Avant et pendant la guerre, l’Argentine avait accueilli plus de victimes des persécutions raciales et/ou politiques par habitant que les EU (45 000 ?). Dans l’après-guerre, le gouvernement Perón ouvre ses portes à autant d’immigrants, quelle que soit leur implication dans des crimes de guerre ou crimes contre l’Humanité. Allemands et Allemands se séparent et s’évitent autant que possible. En mai 2008 la journaliste d’investigation Gaby Weber réalise une émission-radio (en allemand, feature hr2-culture) "Argentine -terre d’accueil pour victimes et bourreaux de l’état NS (national-socialiste)". Elle conclut : "L’intrigante histoire contemporaine, le côte à côte des bourreaux et des victimes, des allemands juifs et non-juifs exilés en Argentine, mérite un travail plus approfondi. Mais ça n’enchante ni le gouvernement argentin ni l’industrie allemande en Argentine. Il ne reste plus beaucoup de témoins."
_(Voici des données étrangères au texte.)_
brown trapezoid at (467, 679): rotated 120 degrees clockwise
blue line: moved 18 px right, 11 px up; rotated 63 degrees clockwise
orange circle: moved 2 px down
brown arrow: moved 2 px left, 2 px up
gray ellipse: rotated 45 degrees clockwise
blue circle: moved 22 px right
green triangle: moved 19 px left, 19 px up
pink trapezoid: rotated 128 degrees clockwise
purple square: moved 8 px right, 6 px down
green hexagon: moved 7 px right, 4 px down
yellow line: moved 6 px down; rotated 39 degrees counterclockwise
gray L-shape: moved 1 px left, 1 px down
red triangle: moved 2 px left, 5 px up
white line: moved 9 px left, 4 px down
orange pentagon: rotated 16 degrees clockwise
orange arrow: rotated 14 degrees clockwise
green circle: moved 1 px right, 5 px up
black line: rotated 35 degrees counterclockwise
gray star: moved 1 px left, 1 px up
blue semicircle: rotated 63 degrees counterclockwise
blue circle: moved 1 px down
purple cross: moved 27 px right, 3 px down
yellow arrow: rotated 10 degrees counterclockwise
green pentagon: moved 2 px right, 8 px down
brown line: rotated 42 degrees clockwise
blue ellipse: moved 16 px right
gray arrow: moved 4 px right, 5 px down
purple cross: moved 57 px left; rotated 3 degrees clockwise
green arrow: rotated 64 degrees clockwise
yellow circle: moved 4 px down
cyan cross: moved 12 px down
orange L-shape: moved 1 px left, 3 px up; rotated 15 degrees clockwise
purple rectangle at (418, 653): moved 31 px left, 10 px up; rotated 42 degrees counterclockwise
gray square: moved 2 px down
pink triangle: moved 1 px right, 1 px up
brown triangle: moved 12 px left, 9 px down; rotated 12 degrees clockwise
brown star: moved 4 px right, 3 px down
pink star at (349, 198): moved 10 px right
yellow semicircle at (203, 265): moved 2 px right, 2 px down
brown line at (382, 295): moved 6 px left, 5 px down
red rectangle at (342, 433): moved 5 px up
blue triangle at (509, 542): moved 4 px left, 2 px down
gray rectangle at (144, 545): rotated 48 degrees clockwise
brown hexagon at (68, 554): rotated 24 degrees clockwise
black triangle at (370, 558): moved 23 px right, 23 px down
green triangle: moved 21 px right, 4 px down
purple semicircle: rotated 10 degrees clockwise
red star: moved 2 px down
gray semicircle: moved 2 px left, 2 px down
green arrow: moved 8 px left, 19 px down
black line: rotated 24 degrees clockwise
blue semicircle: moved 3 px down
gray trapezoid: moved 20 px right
Ricardo Niborski cité plus haut exprime l’opinion qu’aujourd’hui le problème le plus grave de Bariloche n’est nullement ces 5% d’habitants que représente la communauté allemande et leurs attitudes racistes où pas, mais l’immense pauvreté dans laquelle vivent des dizaines de milliers d’habitants argentins et chiliens de la ville.
...

Ps :
(Par ailleurs l’histoire de Richard Gans revenu en Argentine en 1947 (et non en 1946) est intéressante, mais elle éloigne du sujet du film : en 1948 Perón, persuadé par les promesses d’un physicien récemment immigré qui lui avait été recommandé par sa nouvelle acquisition, le constructeur allemand d’avion de guerre, Kurt Tank, investit dans un projet secret et coûteux de fusion nucléaire (l’improbable panacée énergétique) à réaliser sur l’ile Huemul dans le lac près de Bariloche. Trois ans plus tard, après l’annonce d’un succès spectaculaire qui s’avère inexistant, Richard Gans, alors directeur de l’Institut de physique de l’université de La Plata, est appelé à diriger une commission d’enquête. Le physicien prometteur, ami du président et de sa femme, ne lui est pas inconnu et la faillite grossière du projet le surprend à peine. Pour limiter le dégat, l’équipement coûteux est transféré à Bariloche où l’ancien étudiant de Gans, José Antonio Balseiro est nommé directeur d’un institut de physique nucléaire qui aujourd’hui porte le nom de son directeur-fondateur. Richard Gans meurt un an avant l’ouverture en 1955 (et quelques mois de plus avant la chute de Perón la même année).